At the same time, the expectation of proof has intensified. It is no longer enough for PR to create visibility, shape narratives, or secure credible placements. Clients want evidence. Numbers. Dashboards. Attribution. Proof that communications activity is connected to revenue, growth, employer branding, investor confidence, lead generation, or whatever business priority is currently being defended in the boardroom. More than half of PR professionals surveyed by Onclusive said they struggle to connect PR and communications work to revenue and growth. Almost half also struggle to prove ROI beyond vanity metrics.

The German backdrop makes it even worse. The country is not exactly moving through 2026 with a spring in its step. The economic mood is strained, to put it politely. There is weak growth, industrial restructuring, cost pressure, cautious investment, geopolitical uncertainty, and the persistent feeling that the old German promise — stability, engineering strength, export confidence, incremental progress — no longer works as smoothly as it used to.  

You can see the strain most clearly in the industries that used to carry a lot of Germany’s confidence. The automotive sector, for example, is dealing with falling demand, Chinese competition, overcapacity, restructuring, and fears of mass job losses. Recent reporting on Volkswagen’s restructuring describes possible plant closures and tens of thousands of jobs at risk, while the wider German car industry has warned of severe employment consequences without major structural decisions.

That matters for PR because clients are not neutral readers of drafts; in fact, sometimes they are not even readers themselves. Increasingly, they copy and paste the text into ChatGPT or any other LLM, and return 2 minutes later with the confidence of someone who has outsourced thinking to a machine trained to be agreeable.

But whether the criticism is human, AI-assisted, or produced by the cursed hybrid of both, the client does not come to the text with any form of detachment. They come with personal pressure, emotional context, and the market jitters in their nervous system.
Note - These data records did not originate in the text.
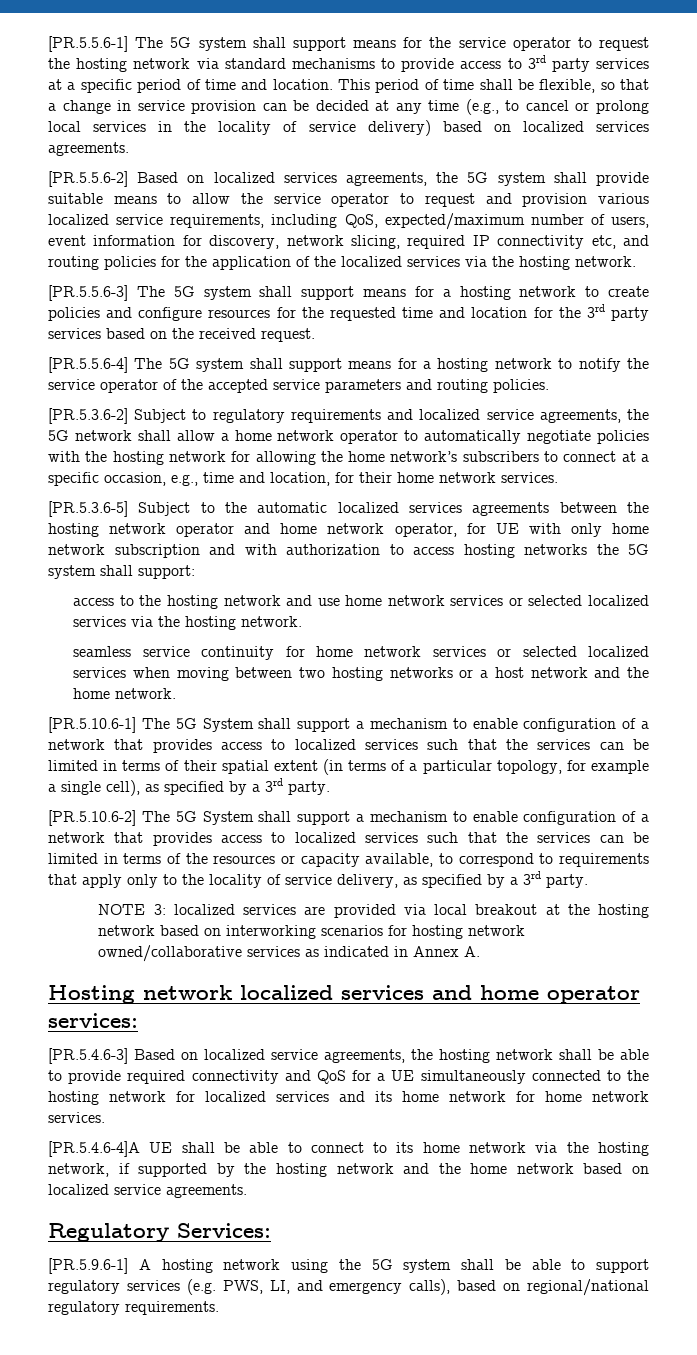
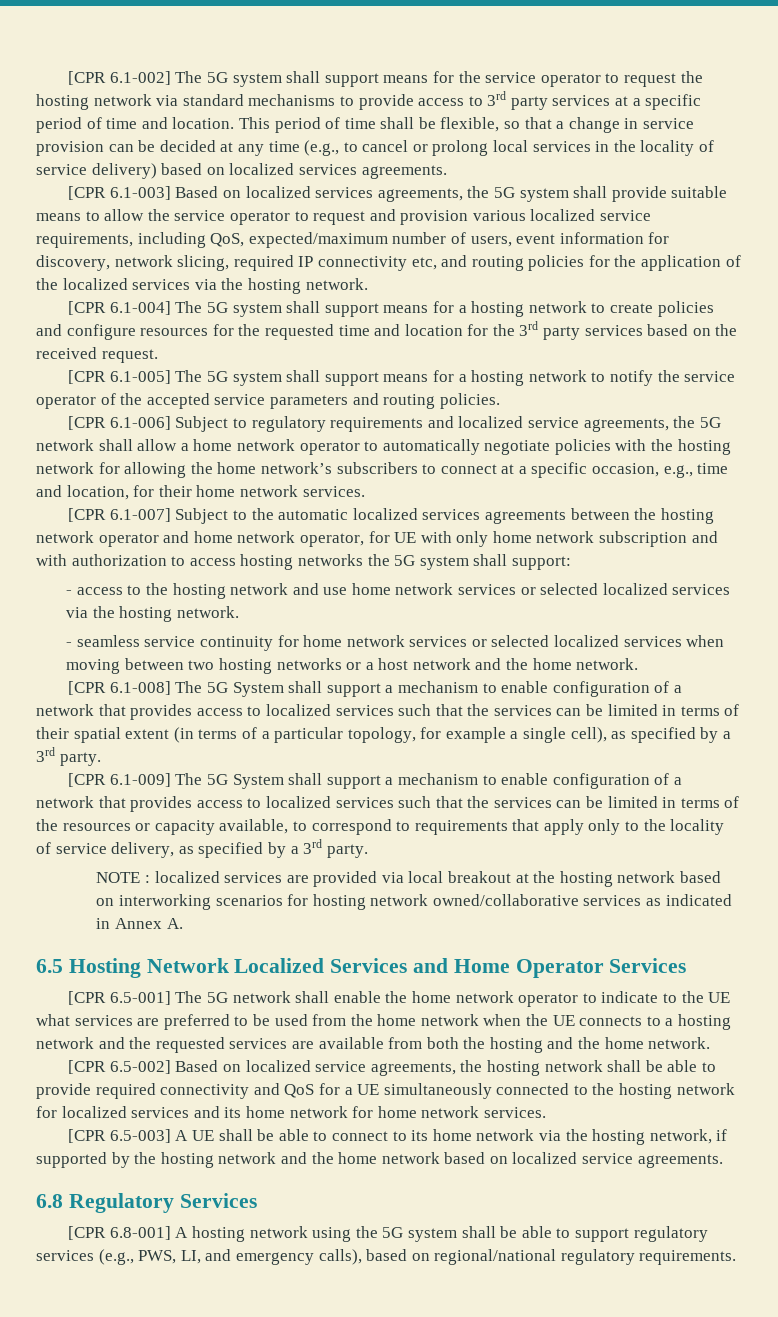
[48,36,128,52] [PR.5.5.6-1] -> [68,71,171,85] [CPR 6.1-002]
[48,171,128,187] [PR.5.5.6-2] -> [68,186,171,200] [CPR 6.1-003]
[48,285,128,301] [PR.5.5.6-3] -> [68,301,171,315] [CPR 6.1-004]
[48,357,128,373] [PR.5.5.6-4] -> [68,370,171,384] [CPR 6.1-005]
[48,408,128,424] [PR.5.3.6-2] -> [68,416,171,430] [CPR 6.1-006]
[48,501,128,517] [PR.5.3.6-5] -> [68,508,171,522] [CPR 6.1-007]
(195, 572) none -> [66,590,73,595] -
(303, 621) none -> [66,642,73,647] -
[48,717,136,733] [PR.5.10.6-1] -> [68,681,171,695] [CPR 6.1-008]
[48,810,136,826] [PR.5.10.6-2] -> [68,773,171,787] [CPR 6.1-009]
[153,904,166,915] 3: -> [144,875,150,883] :
[48,985,640,1004] [48,1013,138,1028] [48,1048,128,1064] Hosting network localized services and home operator services: // [PR.5.4.6-3] -> [36,958,687,978] [68,991,731,1007] [36,1014,732,1030] [36,1037,711,1053] [68,1060,171,1074] 6.5 Hosting Network Localized Services and Home Operator Services // [CPR 6.5-001] The 5G network shall enable the home network operator to indicate to the UE what services are preferred to be used from the home network when the UE connects to a hosting network and the requested services are available from both the hosting and the home network. // [CPR 6.5-002]
[48,1141,140,1157] [PR.5.4.6-4]A -> [68,1129,189,1143] [CPR 6.5-003] A
[48,1223,271,1242] [48,1258,128,1274] Regulatory Services: // [PR.5.9.6-1] -> [36,1193,257,1213] [68,1226,171,1240] 6.8 Regulatory Services // [CPR 6.8-001]
[186,1279,216,1295] (e.g. -> [98,1249,134,1265] (e.g.,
Especially in this economy, the text is no longer just a draft for an article.  A lot of times, the clients see it as the article: the one that gets a new contract signed, if it speaks directly enough to what prospective buyers already want to hear. The consequence is predictable. The consequence is predictable. The argument may have worked ten times. The empirical evidence may even support it. But by the eleventh round, one flattering anecdote outweighs the pattern. “Better drafts” are needed. 

So I write another version, because in this economy, the job is also ensuring that the relationship continues to survive.